Yup, that's the culprit (https://github.com/SchedMD/slurm/commit/d23cad68dfa). This is before I installed slurm build with revert: [plazonic@stellar-intel ~]$ salloc -N 2 -c 1 -t 30:00 --reservation=slurmfix salloc: Granted job allocation 837668 salloc: Nodes stellar-i01n[6-7] are ready for job [plazonic@stellar-i01n6 ~]$ module load openmpi/gcc/4.1.0 [plazonic@stellar-i01n6 ~]$ srun ./hello_mpi2 [stellar-i01n7:1156328] PMIX ERROR: ERROR in file gds_ds12_lock_pthread.c at line 168 [stellar-i01n6:1029047] PMIX ERROR: ERROR in file gds_ds12_lock_pthread.c at line 168 Hello World from Node 0 Hello World from Node 1 And this is after [plazonic@stellar-intel ~]$ salloc -N 2 -c 1 -t 30:00 --reservation=slurmfix salloc: Pending job allocation 837669 salloc: job 837669 queued and waiting for resources salloc: job 837669 has been allocated resources salloc: Granted job allocation 837669 salloc: Waiting for resource configuration salloc: Nodes stellar-i01n[6-7] are ready for job [plazonic@stellar-i01n6 ~]$ module load openmpi/gcc/4.1.0 [plazonic@stellar-i01n6 ~]$ srun ./hello_mpi2 Hello World from Node 1 Hello World from Node 0 No more PMIX errors. Now, I am not sure that a simple revert is enough - I don't know much about pmix and why the code in pmixp_client.c puts all this ops in a lresp list (in d23cad68dfa) and if that's necessary for a proper fix (in a different/earlier spot), instead of a revert - I'll leave that to you and wait to patch this until I hear from you. Thanks.

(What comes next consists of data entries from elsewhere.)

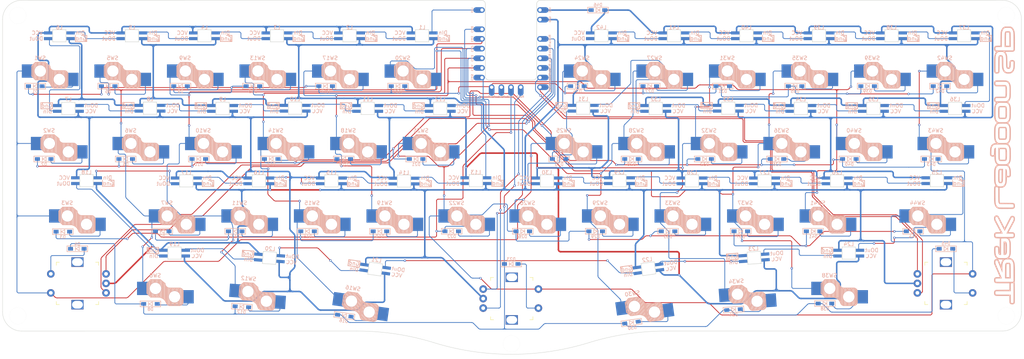
<source format=kicad_pcb>
(kicad_pcb
	(version 20240108)
	(generator "pcbnew")
	(generator_version "8.0")
	(general
		(thickness 1.6)
		(legacy_teardrops no)
	)
	(paper "A3")
	(layers
		(0 "F.Cu" signal)
		(31 "B.Cu" signal)
		(32 "B.Adhes" user "B.Adhesive")
		(33 "F.Adhes" user "F.Adhesive")
		(34 "B.Paste" user)
		(35 "F.Paste" user)
		(36 "B.SilkS" user "B.Silkscreen")
		(37 "F.SilkS" user "F.Silkscreen")
		(38 "B.Mask" user)
		(39 "F.Mask" user)
		(40 "Dwgs.User" user "User.Drawings")
		(41 "Cmts.User" user "User.Comments")
		(42 "Eco1.User" user "User.Eco1")
		(43 "Eco2.User" user "User.Eco2")
		(44 "Edge.Cuts" user)
		(45 "Margin" user)
		(46 "B.CrtYd" user "B.Courtyard")
		(47 "F.CrtYd" user "F.Courtyard")
		(48 "B.Fab" user)
		(49 "F.Fab" user)
	)
	(setup
		(pad_to_mask_clearance 0)
		(allow_soldermask_bridges_in_footprints no)
		(pcbplotparams
			(layerselection 0x00010f0_ffffffff)
			(plot_on_all_layers_selection 0x0000000_00000000)
			(disableapertmacros no)
			(usegerberextensions yes)
			(usegerberattributes no)
			(usegerberadvancedattributes no)
			(creategerberjobfile no)
			(dashed_line_dash_ratio 12.000000)
			(dashed_line_gap_ratio 3.000000)
			(svgprecision 6)
			(plotframeref no)
			(viasonmask no)
			(mode 1)
			(useauxorigin no)
			(hpglpennumber 1)
			(hpglpenspeed 20)
			(hpglpendiameter 15.000000)
			(pdf_front_fp_property_popups yes)
			(pdf_back_fp_property_popups yes)
			(dxfpolygonmode yes)
			(dxfimperialunits yes)
			(dxfusepcbnewfont yes)
			(psnegative no)
			(psa4output no)
			(plotreference yes)
			(plotvalue yes)
			(plotfptext yes)
			(plotinvisibletext no)
			(sketchpadsonfab no)
			(subtractmaskfromsilk no)
			(outputformat 1)
			(mirror no)
			(drillshape 0)
			(scaleselection 1)
			(outputdirectory "../Gerber/lagoon_switchplate/")
		)
	)
	(net 0 "")
	(net 1 "Net-(D1-A)")
	(net 2 "Row0")
	(net 3 "Net-(D2-A)")
	(net 4 "Row1")
	(net 5 "Net-(D3-A)")
	(net 6 "Row2")
	(net 7 "Net-(D4-A)")
	(net 8 "Row3")
	(net 9 "Net-(D5-A)")
	(net 10 "Net-(D6-A)")
	(net 11 "Net-(D7-A)")
	(net 12 "Net-(D8-A)")
	(net 13 "Net-(D9-A)")
	(net 14 "Net-(D10-A)")
	(net 15 "Net-(D11-A)")
	(net 16 "Net-(D12-A)")
	(net 17 "Net-(D13-A)")
	(net 18 "Net-(D14-A)")
	(net 19 "Net-(D15-A)")
	(net 20 "Net-(D16-A)")
	(net 21 "Net-(D17-A)")
	(net 22 "Net-(D18-A)")
	(net 23 "Net-(D19-A)")
	(net 24 "Net-(D20-A)")
	(net 25 "Net-(D21-A)")
	(net 26 "Net-(D22-A)")
	(net 27 "Net-(D23-A)")
	(net 28 "Net-(D24-K)")
	(net 29 "Net-(D25-K)")
	(net 30 "Net-(D26-K)")
	(net 31 "Net-(D27-K)")
	(net 32 "Net-(D28-K)")
	(net 33 "Net-(D29-K)")
	(net 34 "Net-(D30-K)")
	(net 35 "Net-(D31-K)")
	(net 36 "Net-(D32-K)")
	(net 37 "Net-(D33-K)")
	(net 38 "Net-(D34-K)")
	(net 39 "Net-(D35-K)")
	(net 40 "Net-(D36-K)")
	(net 41 "Net-(D37-K)")
	(net 42 "Net-(D38-K)")
	(net 43 "Net-(D39-K)")
	(net 44 "Net-(D40-K)")
	(net 45 "Net-(D41-K)")
	(net 46 "Net-(D42-K)")
	(net 47 "Net-(D43-K)")
	(net 48 "Net-(D44-K)")
	(net 49 "VCC")
	(net 50 "LEDVCC")
	(net 51 "GND")
	(net 52 "LED")
	(net 53 "Net-(L1-DOUT)")
	(net 54 "Net-(L2-DOUT)")
	(net 55 "Net-(L3-DOUT)")
	(net 56 "Net-(L4-DOUT)")
	(net 57 "Net-(L5-DOUT)")
	(net 58 "Net-(L6-DOUT)")
	(net 59 "Net-(L7-DOUT)")
	(net 60 "Net-(L8-DOUT)")
	(net 61 "Net-(L10-DIN)")
	(net 62 "Net-(L10-DOUT)")
	(net 63 "Net-(L11-DOUT)")
	(net 64 "Net-(L12-DOUT)")
	(net 65 "Net-(L13-DOUT)")
	(net 66 "Net-(L14-DOUT)")
	(net 67 "Net-(L15-DOUT)")
	(net 68 "Net-(L16-DOUT)")
	(net 69 "Net-(L17-DOUT)")
	(net 70 "Net-(L18-DOUT)")
	(net 71 "Net-(L19-DOUT)")
	(net 72 "Net-(L20-DOUT)")
	(net 73 "Net-(L21-DOUT)")
	(net 74 "Net-(L22-DOUT)")
	(net 75 "Net-(L23-DOUT)")
	(net 76 "Net-(L24-DOUT)")
	(net 77 "Net-(L25-DOUT)")
	(net 78 "Net-(L26-DOUT)")
	(net 79 "Net-(L27-DOUT)")
	(net 80 "Net-(L28-DOUT)")
	(net 81 "Net-(L29-DOUT)")
	(net 82 "Net-(L30-DOUT)")
	(net 83 "Net-(L31-DOUT)")
	(net 84 "Net-(L32-DOUT)")
	(net 85 "Net-(L33-DOUT)")
	(net 86 "Net-(L34-DOUT)")
	(net 87 "Net-(L35-DOUT)")
	(net 88 "Net-(L36-DOUT)")
	(net 89 "Net-(L37-DOUT)")
	(net 90 "Net-(L38-DOUT)")
	(net 91 "Net-(L39-DOUT)")
	(net 92 "Net-(L40-DOUT)")
	(net 93 "Col0")
	(net 94 "RE01b")
	(net 95 "RE01a")
	(net 96 "Col1")
	(net 97 "Col2")
	(net 98 "Col3")
	(net 99 "Col4")
	(net 100 "Col5")
	(net 101 "RE02b")
	(net 102 "RE02a")
	(net 103 "RE03b")
	(net 104 "RE03a")
	(net 105 "Net-(D45-K)")
	(net 106 "Net-(L41-DOUT)")
	(net 107 "unconnected-(L42-DOUT-Pad1)")
	(footprint "kbd_Parts:Diode_SMD" (layer "F.Cu") (at 75.5 93.25 -4))
	(footprint "kbd_Parts:LED_SK6812MINI-E_BL" (layer "F.Cu") (at 174.6408 60.1 180))
	(footprint "kbd_SW:Choc_v2_Hotswap_1u" (layer "F.Cu") (at 222.2658 46.625))
	(footprint "kbd_Parts:Diode_SMD" (layer "F.Cu") (at 228.6 92.4 180))
	(footprint "kbd_Parts:LED_SK6812MINI-E_BL" (layer "F.Cu") (at 222.2658 41.1))
	(footprint "kbd_Parts:LED_SK6812MINI-E_BL" (layer "F.Cu") (at 29.9542 41.1))
	(footprint "kbd_SW:Choc_v2_Hotswap_1u" (layer "F.Cu") (at 79.9605 65.675))
	(footprint "kbd_Parts:LED_SK6812MINI-E_BL" (layer "F.Cu") (at 60.9105 60.15 180))
	(footprint "kbd_SW:Choc_v2_Hotswap_1u" (layer "F.Cu") (at 246.0894 27.575))
	(footprint "kbd_SW:Choc_v2_Hotswap_1u" (layer "F.Cu") (at 29.9542 46.625))
	(footprint "kbd_SW:Choc_v2_Hotswap_1u" (layer "F.Cu") (at 207.9894 27.575))
	(footprint "kbd_Parts:Diode_SMD" (layer "F.Cu") (at 206.5 73.4 180))
	(footprint "kbd_Parts:Diode_SMD" (layer "F.Cu") (at 197 54.4 180))
	(footprint "kbd_Parts:LED_SK6812MINI-E_BL" (layer "F.Cu") (at 188.9394 22 180))
	(footprint "kbd_Parts:LED_SK6812MINI-E_BL" (layer "F.Cu") (at 246.0894 22 180))
	(footprint "kbd_Parts:LED_SK6812MINI-E_BL" (layer "F.Cu") (at 212.7408 60.15 180))
	(footprint "kbd_Parts:Diode_SMD" (layer "F.Cu") (at 177.8 54.4 180))
	(footprint "kbd_Parts:LED_SK6812MINI-E_BL" (layer "F.Cu") (at 155.5908 60.15 180))
	(footprint "kbd_Parts:Diode_SMD" (layer "F.Cu") (at 28.5 73.5))
	(footprint "kbd_Parts:LED_SK6812MINI-E_BL" (layer "F.Cu") (at 127.5855 41.1))
	(footprint "kbd_Parts:Diode_SMD" (layer "F.Cu") (at 59.4 35.25))
	(footprint "kbd_SW:Choc_v2_Hotswap_1u" (layer "F.Cu") (at 51.3855 46.625))
	(footprint "kbd_Parts:LED_SK6812MINI-E_BL" (layer "F.Cu") (at 193.6908 60.15 180))
	(footprint "kbd_SW:Choc_v2_Hotswap_1u"
		(layer "F.Cu")
		(uuid "2ce7dfce-9d65-4dd2-a6c2-fb00edfaf802")
		(at 174.6408 65.675)
		(property "Reference" "SW29"
			(at -5.08 0.2875 0)
			(layer "B.SilkS")
			(uuid "9dfaf626-3805-4181-9ce9-c5a030c9f8a9")
			(effects
				(font
					(size 1 1)
					(thickness 0.15)
				)
				(justify mirror)
			)
		)
		(property "Value" "SW_PUSH"
			(at 2.54 -6.35 0)
			(layer "F.Fab")
			(hide yes)
			(uuid "93b5e3ab-6e89-4a92-8cc1-73a67f84aa9f")
			(effects
				(font
					(size 1 1)
					(thickness 0.15)
				)
			)
		)
		(property "Footprint" "kbd_SW:Choc_v2_Hotswap_1u"
			(at 0 0 0)
			(unlocked yes)
			(layer "F.Fab")
			(hide yes)
			(uuid "2b02950c-85a8-412b-bd4b-556fc956c14b")
			(effects
				(font
					(size 1.27 1.27)
				)
			)
		)
		(property "Datasheet" ""
			(at 0 0 0)
			(unlocked yes)
			(layer "F.Fab")
			(hide yes)
			(uuid "2ad5cf0e-a724-44dd-88b0-c2686b103e3c")
			(effects
				(font
					(size 1.27 1.27)
				)
			)
		)
		(property "Description" ""
			(at 0 0 0)
			(unlocked yes)
			(layer "F.Fab")
			(hide yes)
			(uuid "984ae669-d10a-4d6b-9d92-7e3436e602ea")
			(effects
				(font
					(size 1.27 1.27)
				)
			)
		)
		(path "/00000000-0000-0000-0000-000060c8f108")
		(sheetname "ルート")
		(sheetfile "lagoon.kicad_sch")
		(attr smd)
		(fp_line
			(start -7.3 2.4)
			(end -7.3 4.999999)
			(stroke
				(width 0.15)
				(type solid)
			)
			(layer "B.SilkS")
			(uuid "26f4ec90-0985-4353-8b80-fac4ed412f8d")
		)
		(fp_line
			(start -7.3 2.4)
			(end -6.275 1.375)
			(stroke
				(width 0.15)
				(type solid)
			)
			(layer "B.SilkS")
			(uuid "8e328400-af4c-4d25-9da2-2cbd5021e02c")
		)
		(fp_line
			(start -7.3 4.999999)
			(end -6.275 6.024999)
			(stroke
				(width 0.15)
				(type solid)
			)
			(layer "B.SilkS")
			(uuid "d23ce606-6310-40e4-ab55-54e6252e10bc")
		)
		(fp_line
			(start -7.15 5.149999)
			(end -7.15 2.25)
			(stroke
				(width 0.15)
				(type solid)
			)
			(layer "B.SilkS")
			(uuid "c2d0b344-c598-4880-878b-780da9d52611")
		)
		(fp_line
			(start -7 5.25)
			(end -7 2.1)
			(stroke
				(width 0.15)
				(type solid)
			)
			(layer "B.SilkS")
			(uuid "61fd15aa-c368-4fa9-bd25-3ef7264d78ff")
		)
		(fp_line
			(start -6.849999 5.45)
			(end -6.85 1.95)
			(stroke
				(width 0.15)
				(type solid)
			)
			(layer "B.SilkS")
			(uuid "a5788004-800e-473a-87d6-56361c470835")
		)
		(fp_line
			(start -6.699999 5.6)
			(end -6.7 1.8)
			(stroke
				(width 0.15)
				(type solid)
			)
			(layer "B.SilkS")
			(uuid "df5a0b0a-ebe6-4f7c-ad43-542f58f2f22c")
		)
		(fp_line
			(start -6.549999 5.75)
			(end -6.55 1.65)
			(stroke
				(width 0.15)
				(type solid)
			)
			(layer "B.SilkS")
			(uuid "106d907c-0124-4171-ba97-3aa4c1637d8f")
		)
		(fp_line
			(start -6.4 5.85)
			(end -6.4 1.5)
			(stroke
				(width 0.15)
				(type solid)
			)
			(layer "B.SilkS")
			(uuid "96694334-d549-4f6a-9674-288a72a9595d")
		)
		(fp_line
			(start -6.25 6)
			(end -6.25 1.4)
			(stroke
				(width 0.15)
				(type solid)
			)
			(layer "B.SilkS")
			(uuid "836dd88c-da6f-4864-bb82-1664f6fa8677")
		)
		(fp_line
			(start -6.1 6)
			(end -6.1 1.4)
			(stroke
				(width 0.15)
				(type solid)
			)
			(layer "B.SilkS")
			(uuid "b9ac0a2f-f6b9-4faa-817e-19cc36c28dc0")
		)
		(fp_line
			(start -5.95 6)
			(end -5.95 1.4)
			(stroke
				(width 0.15)
				(type solid)
			)
			(layer "B.SilkS")
			(uuid "b901aae5-693d-418e-bd1b-8a7fbac91a8b")
		)
		(fp_line
			(start -5.8 6)
			(end -5.8 1.4)
			(stroke
				(width 0.15)
				(type solid)
			)
			(layer "B.SilkS")
			(uuid "b03332d5-f74d-4e88-b6ca-9ee49441ddd6")
		)
		(fp_line
			(start -5.65 6)
			(end -5.65 1.4)
			(stroke
				(width 0.15)
				(type solid)
			)
			(layer "B.SilkS")
			(uuid "3f280c00-5538-4f68-9f2a-530979c350fa")
		)
		(fp_line
			(start -5.5 6)
			(end -5.5 1.4)
			(stroke
				(width 0.15)
				(type solid)
			)
			(layer "B.SilkS")
			(uuid "1215ab46-2e91-46c7-a433-3c4eba962c0e")
		)
		(fp_line
			(start -5.35 6)
			(end -5.35 1.4)
			(stroke
				(width 0.15)
				(type solid)
			)
			(layer "B.SilkS")
			(uuid "9ec3356d-dfcc-422b-a188-e7feba89b520")
		)
		(fp_line
			(start -5.2 6)
			(end -5.2 1.4)
			(stroke
				(width 0.15)
				(type solid)
			)
			(layer "B.SilkS")
			(uuid "dd1e2070-09aa-4f4d-88fe-33ef904169f7")
		)
		(fp_line
			(start -5.05 6)
			(end -5.05 1.4)
			(stroke
				(width 0.15)
				(type solid)
			)
			(layer "B.SilkS")
			(uuid "7f3e006b-5e8d-4c65-be1b-1cd7db5df862")
		)
		(fp_line
			(start -4.9 6)
			(end -4.9 1.4)
			(stroke
				(width 0.15)
				(type solid)
			)
			(layer "B.SilkS")
			(uuid "ebbccdfc-446c-459e-8a10-44ac07bcd1a0")
		)
		(fp_line
			(start -4.75 6)
			(end -4.75 1.4)
			(stroke
				(width 0.15)
				(typ
... [1538036 chars truncated]
</source>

Josko, While local revert worked as a temporal workaround, a more appropriate fix has been pushed to 23.02 branch ahead of 23.02.3 tag, commit: commit 1f9386909230cd73506d88f02f75126924d3f41e Author: Danny Auble <da@schedmd.com> AuthorDate: Mon May 15 18:35:25 2023 +0200 mpi/pmix - fix PMIx shmem backed files permissions regression. Introduced in 23.02.2 commit d23cad68df. Bug 16687 I'm gonna go ahead and close the bug as resolved. Please, reopen or open a new bug if there's anything else. Thanks for reporting and testing with the revert applied.